For example, if you do head -n 3 sample.txt it will print out the top three lines of the file sample.txt to the standard output, the command line. If you do the command tail -n 3 sample.txt, it will print out the bottom three lines.

You can use pipes to combine the two commands. Say you want to print out the top three lines of a file, get the last line of the three you filtered, and write to a file named edit.txt you could do:

head -n 3 sample.txt | tail -n 3 > edit.txt 

Learn more here.

Number formatting

For analysis purposes and automation, managing your decimal places and floating zeros is important. For ease in the analysis stage, it may be helpful to you to be consistent with number length and decimal places.

printf is a common cross-platform utility for formatting a variety of data types. To redefine the variable umbrellaWindow with a current value of 2.5 to a new value of 002.500:

umbrellaWindow=`printf "%07.3f" $umbrellaWindow`

Breaking down the formatting argument, %07.3f:

Here is a helpful resource for learning more about formatting with printf.

Echo

The echo command writes its arguments to the standard output. It is an essential tool for a variety of reasons. Here are a few:

Here is an example of using echo to write the value of a variable umbrellaWindow to a new file window.txt:

echo $umbrellaWindow > window.txt 

As in the above example, if the file window.txt already exists, it will be overwritten. If you desire to append to the file instead, use two angular quote brackets >>:

echo $umbrellaWindow >> window.txt 

Find more information here.

Loops

There are multiple types of loops and multiple ways of performing each loop in bash.

For Loop. A for loop is used to execute a list of commands and iterates through a series.

Let’s use an example of iterating through umbrella windows with a for loop.

export reactionCoordinateStart=3
export reactionCoordinateIncrement=0.5
export reactionCoordinateStop=6
# calculate number of umbrella windows 
totalWindows=`perl -E 'say 1+($ENV{reactionCoordinateStop}-$ENV{reactionCoordinateStart})/$ENV{reactionCoordinateIncrement}'`

for (( windowCount=0; windowCount<$totalWindows; ++windowCount )); do 
	export windowCount=$windowCount
	umbrellaWindow=`perl -E 'say ($ENV{windowCount}*$ENV{reactionCoordinateIncrement}+$ENV{reactionCoordinateStart})'`
	echo "current umbrella window is $umbrellaWindow" # check the calculation and the loop counter 
done	

The output of above snippet is:

current umbrella window is 3
current umbrella window is 3.5
current umbrella window is 4
current umbrella window is 4.5
current umbrella window is 5
current umbrella window is 5.5
current umbrella window is 6

Here is a description of the for statement in the above example:

  1. windowCount=0: Start with a value of 0 for windowCount.

Work instructions.
[1] According to the bash excerpt, what should you use to append to window.txt instead of overwriting it?
[2] Please copy the bash excerpt word for word from "echo $umbrellaWindow >>" to "through a series.".

Data to examine.
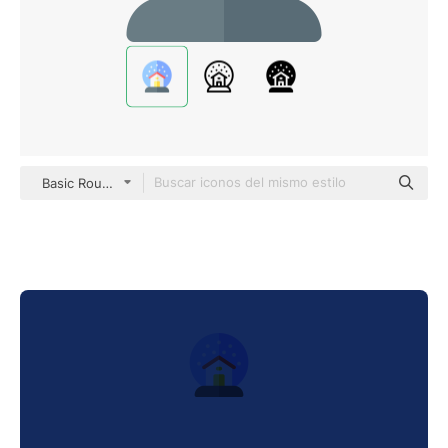
Basic Rounded Flat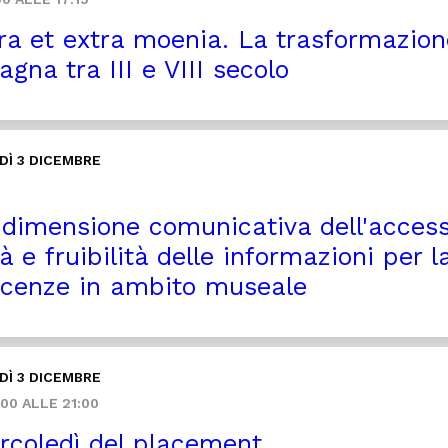
ra et extra moenia. La trasformazione 
gna tra III e VIII secolo
Ì 3 DICEMBRE
dimensione comunicativa dell'accessib
à e fruibilità delle informazioni per l
cenze in ambito museale
Ì 3 DICEMBRE
00 ALLE 21:00
coledì del placement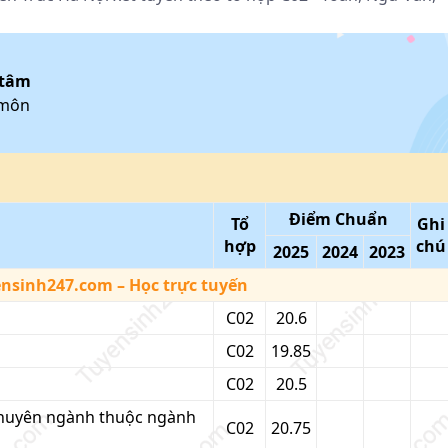
 tâm
 môn
Điểm Chuẩn
Tổ
Ghi
h
hợp
chú
2025
2024
2023
ensinh247.com
– Học trực tuyến
C02
20.6
C02
19.85
C02
20.5
Chuyên ngành thuộc ngành
C02
20.75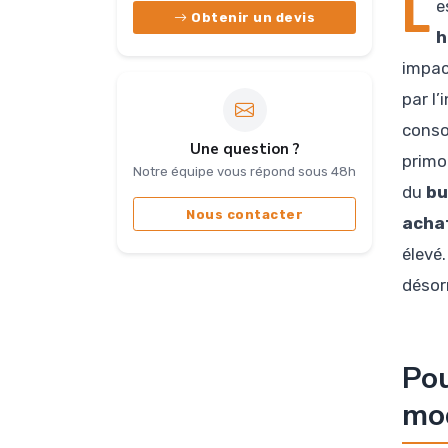
L
e
Obtenir un devis
h
impac
par l’
conso
Une question ?
primor
Notre équipe vous répond sous 48h
du
bu
Nous contacter
acha
élevé
désorm
Pou
mod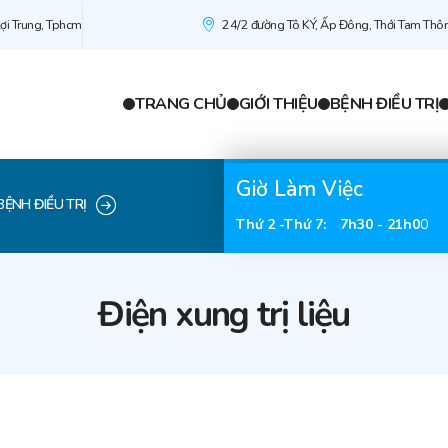
ợi Trung, Tphcm
24/2 đường Tô KÝ, Ấp Đông, Thới Tam Thô
TRANG CHỦ
GIỚI THIỆU
BỆNH ĐIỀU TRỊ
Giờ Làm Việc
BỆNH ĐIỀU TRỊ
Thứ 2 -Thứ 7
:
7h30 - 21h0
0
Điện xung trị liệu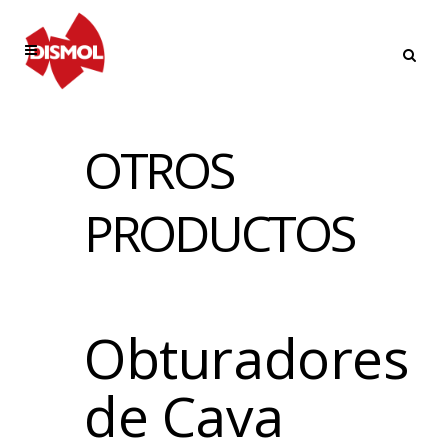
OTROS
PRODUCTOS
Obturadores
de Cava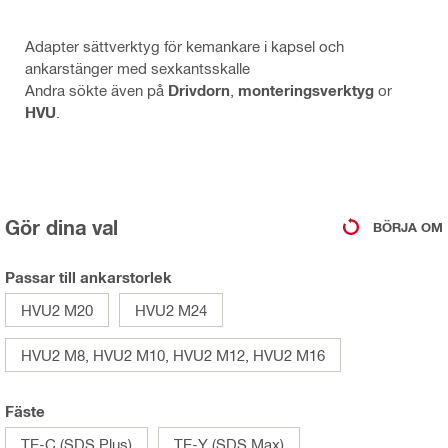
Adapter sättverktyg för kemankare i kapsel och
ankarstänger med sexkantsskalle
Andra sökte även på
Drivdorn
,
monteringsverktyg
or
HVU
.
Gör dina val
BÖRJA OM
Passar till ankarstorlek
HVU2 M20
HVU2 M24
HVU2 M8, HVU2 M10, HVU2 M12, HVU2 M16
Fäste
TE-C (SDS Plus)
TE-Y (SDS Max)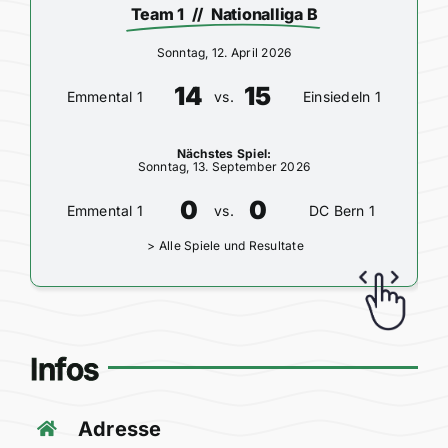
Team 1 // Nationalliga B
Sonntag, 12. April 2026
14
15
Emmental 1
vs.
Einsiedeln 1
Nächstes Spiel:
Sonntag, 13. September 2026
0
0
Emmental 1
vs.
DC Bern 1
>
Alle Spiele und Resultate
Infos
Adresse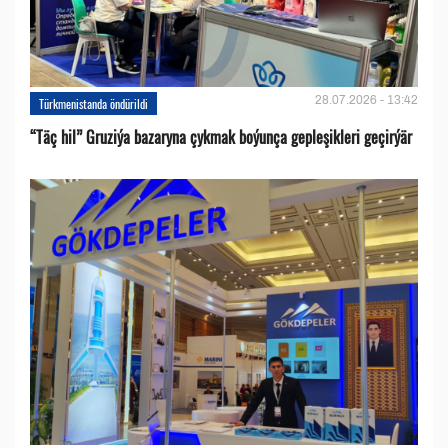
28.07.2026 - 13:42
Türkmenistanda öndürildi
“Täç hil” Gruziýa bazaryna çykmak boýunça gepleşikleri geçirýär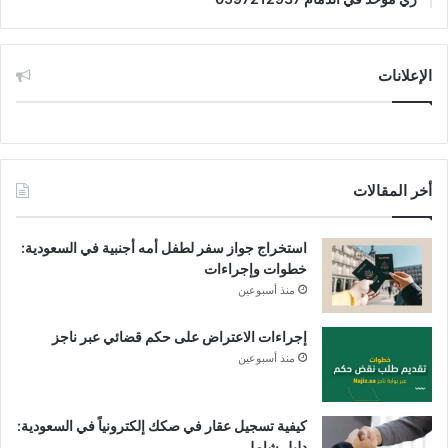
الإعلانات
أخر المقالات
استخراج جواز سفر لطفل أمه أجنبية في السعودية:
خطوات وإجراءات
منذ أسبوعين
إجراءات الاعتراض على حكم قضائي عبر ناجز
منذ أسبوعين
كيفية تسجيل عقار في صكك إلكترونياً في السعودية:
دليل شامل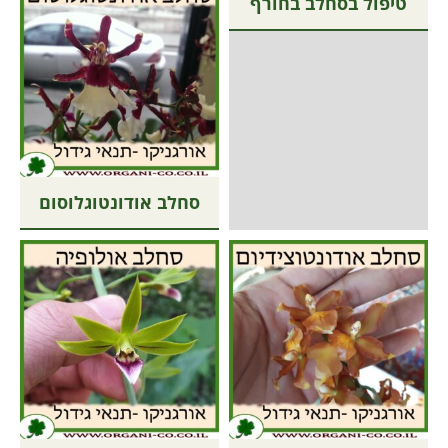
טיפול בסחלב בחורף
סחלב אודונטוגלוסום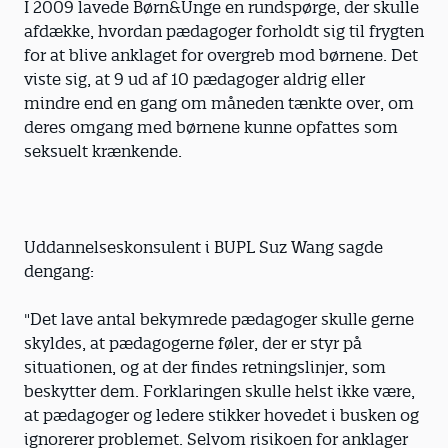
I 2009 lavede Børn&Unge en rundspørge, der skulle
afdække, hvordan pædagoger forholdt sig til frygten
for at blive anklaget for overgreb mod børnene. Det
viste sig, at 9 ud af 10 pædagoger aldrig eller
mindre end en gang om måneden tænkte over, om
deres omgang med børnene kunne opfattes som
seksuelt krænkende.
Uddannelseskonsulent i BUPL Suz Wang sagde
dengang:
"Det lave antal bekymrede pædagoger skulle gerne
skyldes, at pædagogerne føler, der er styr på
situationen, og at der findes retningslinjer, som
beskytter dem. Forklaringen skulle helst ikke være,
at pædagoger og ledere stikker hovedet i busken og
ignorerer problemet. Selvom risikoen for anklager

Task responses.
[1] Two angular quote brackets, >>.

[2]
echo $umbrellaWindow >> window.txt 

Find more information here.

Loops

There are multiple types of loops and multiple ways of performing each loop in bash.

For Loop. A for loop is used to execute a list of commands and iterates through a series.